=== DATA TO USE ===

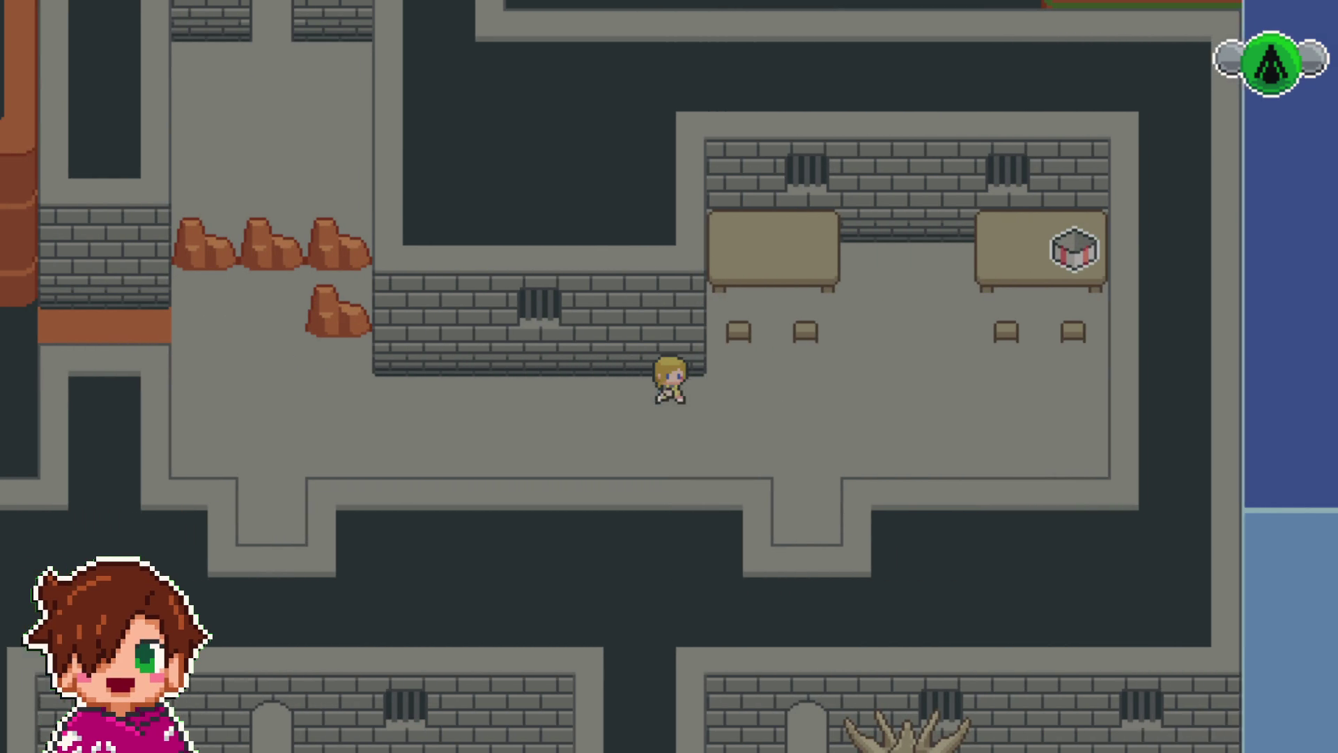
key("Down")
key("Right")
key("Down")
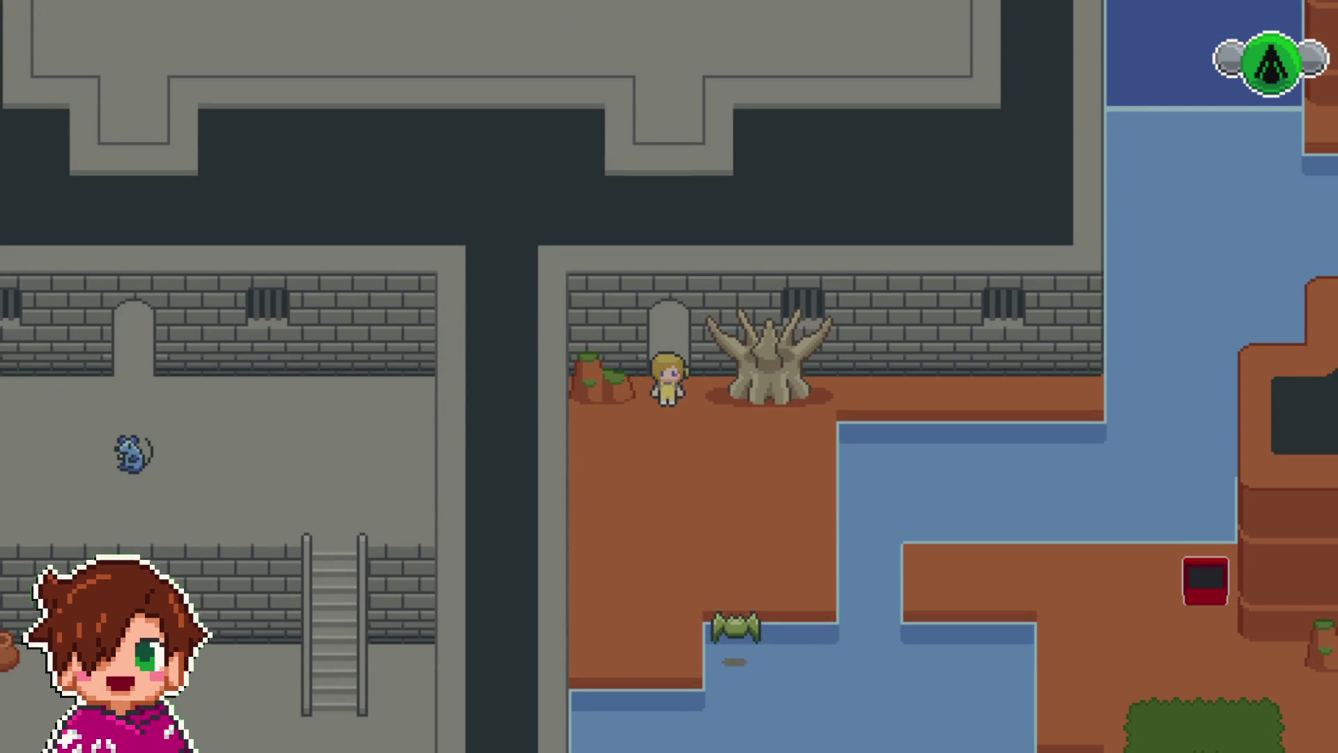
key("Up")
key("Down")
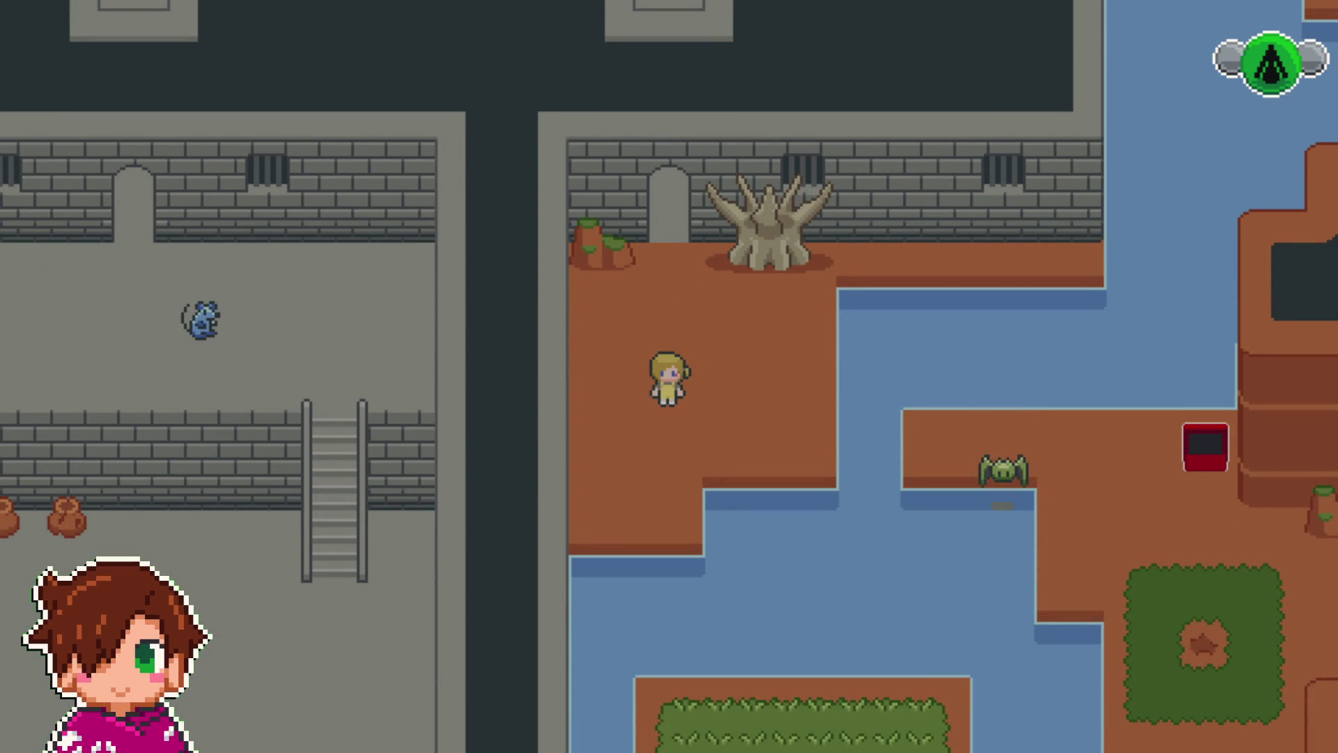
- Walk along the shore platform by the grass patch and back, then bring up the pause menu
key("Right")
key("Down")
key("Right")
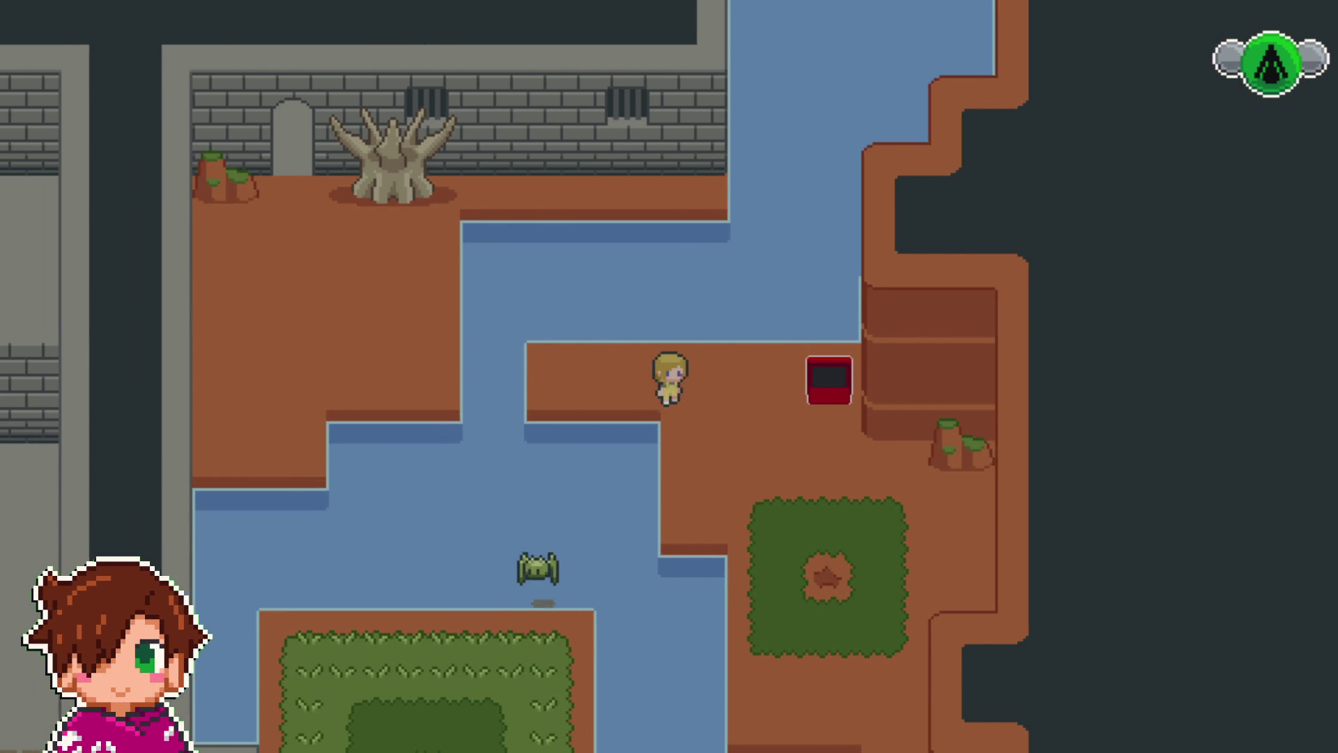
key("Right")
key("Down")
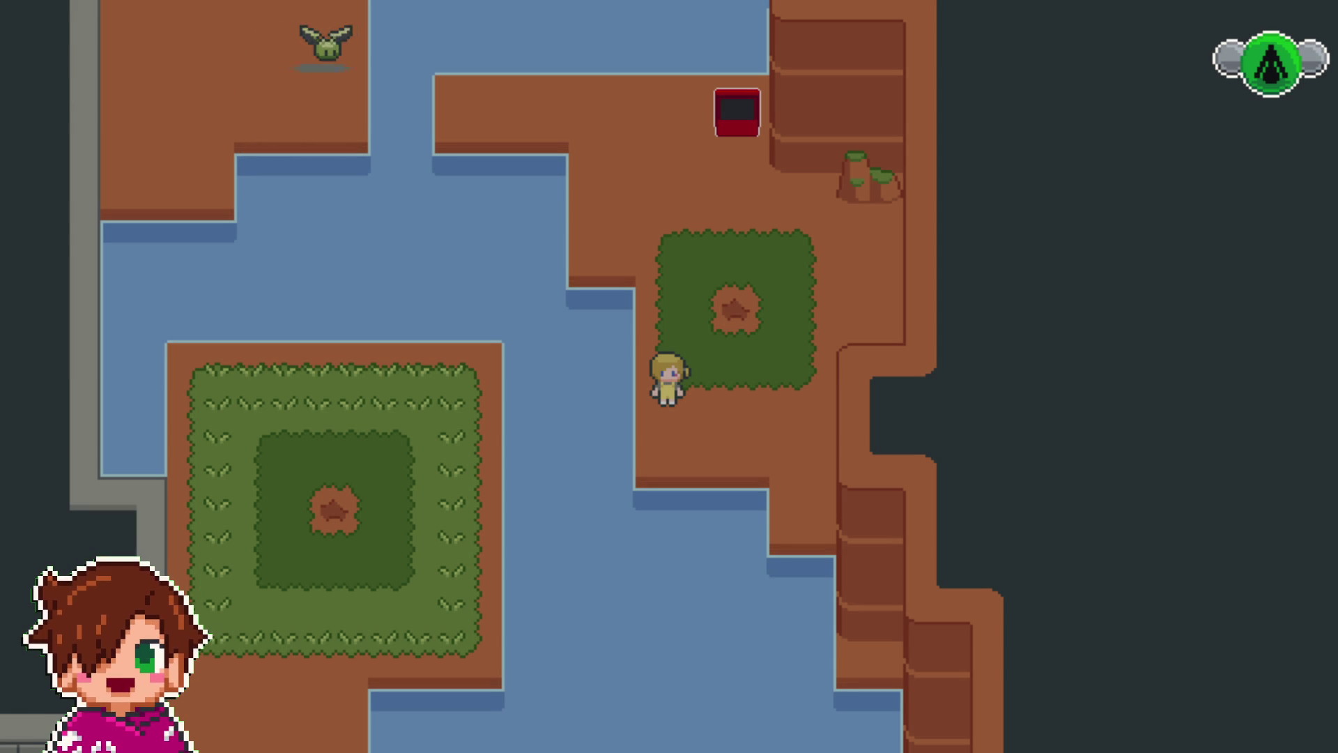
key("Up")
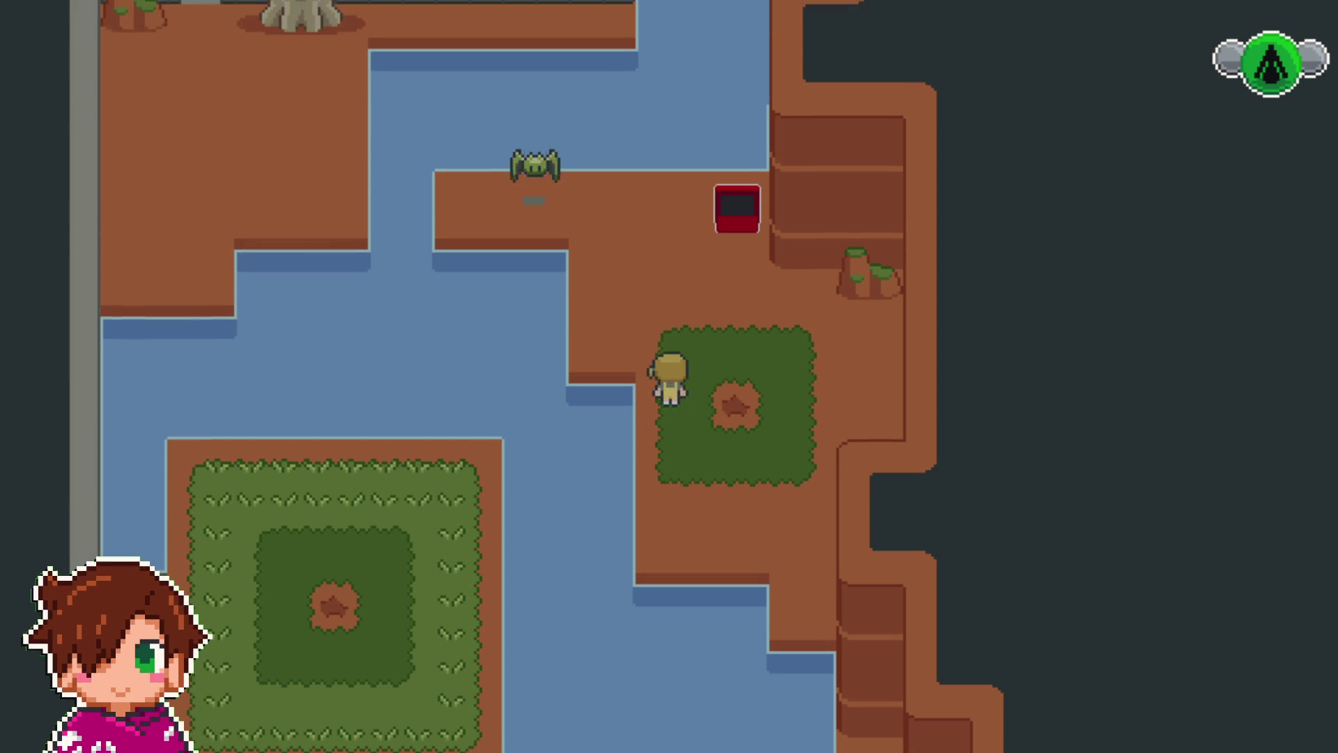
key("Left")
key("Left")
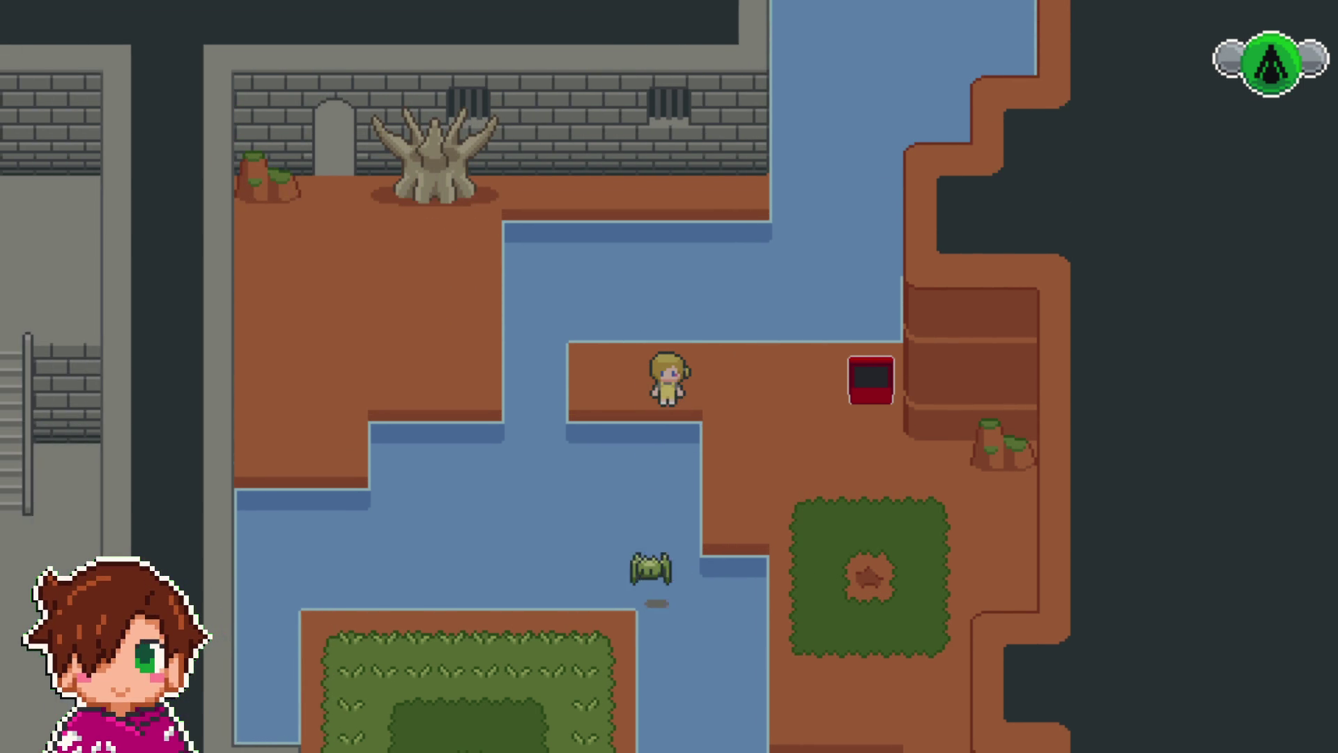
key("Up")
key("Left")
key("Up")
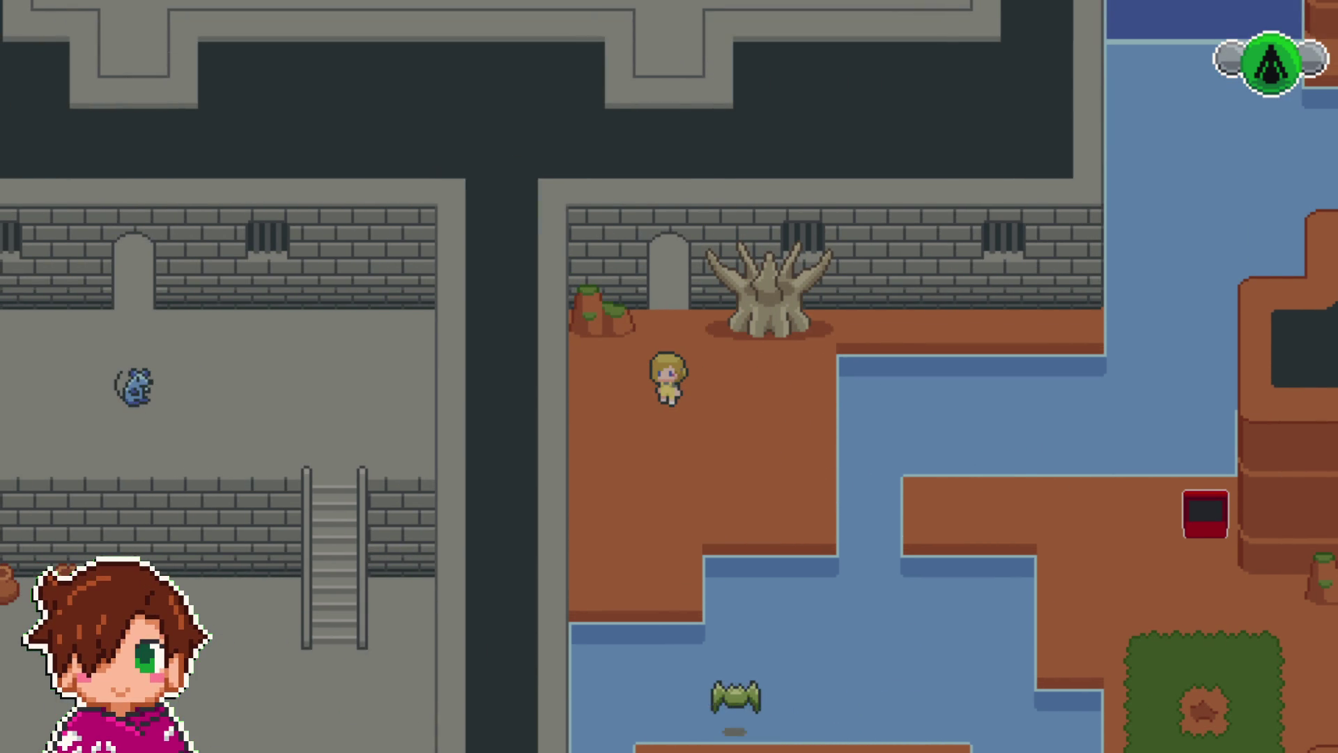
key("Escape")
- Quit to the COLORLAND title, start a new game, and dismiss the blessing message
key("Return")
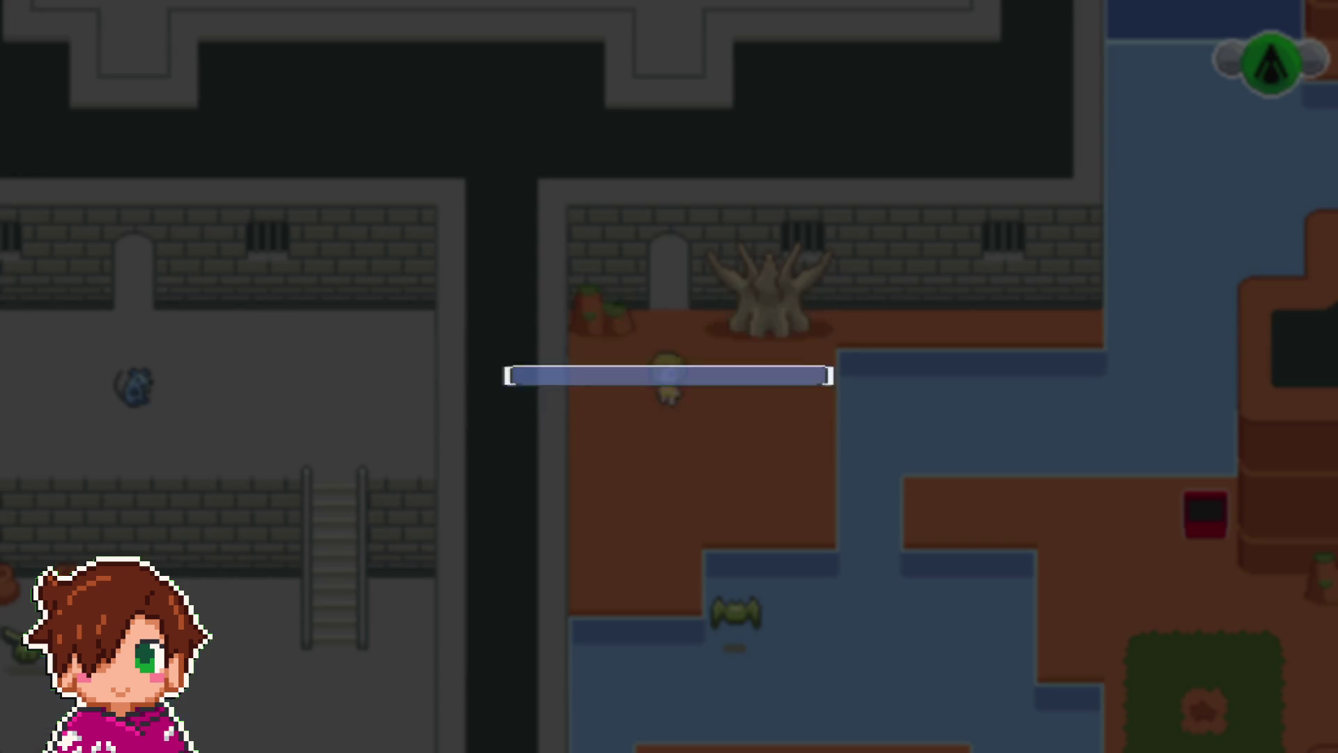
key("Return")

===

WHAT YOU SHOULD DO
The lines to copy begin at the one containing "- Quit to the" and end at the last line of the records. Set down exactly those lines and no others, both ends included, and omit all pictures.

EXERCISE SOLUTION
- Quit to the COLORLAND title, start a new game, and dismiss the blessing message
key("Return")
key("Return")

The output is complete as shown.